Work request ▸ Any picture in the material should be left out, while all other lines are copied exactly.

Source material ▸
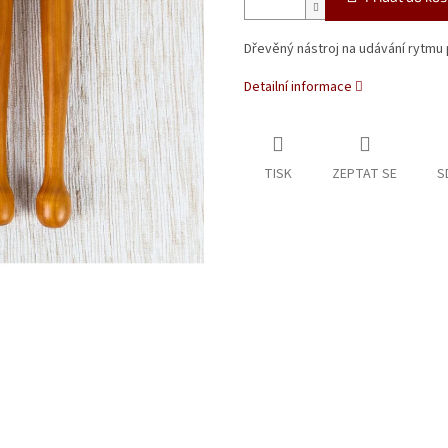
Dřevěný nástroj na udávání rytmu p
Detailní informace
TISK
ZEPTAT SE
S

Response to the task ▸
Dřevěný nástroj na udávání rytmu p
Detailní informace
TISK
ZEPTAT SE
S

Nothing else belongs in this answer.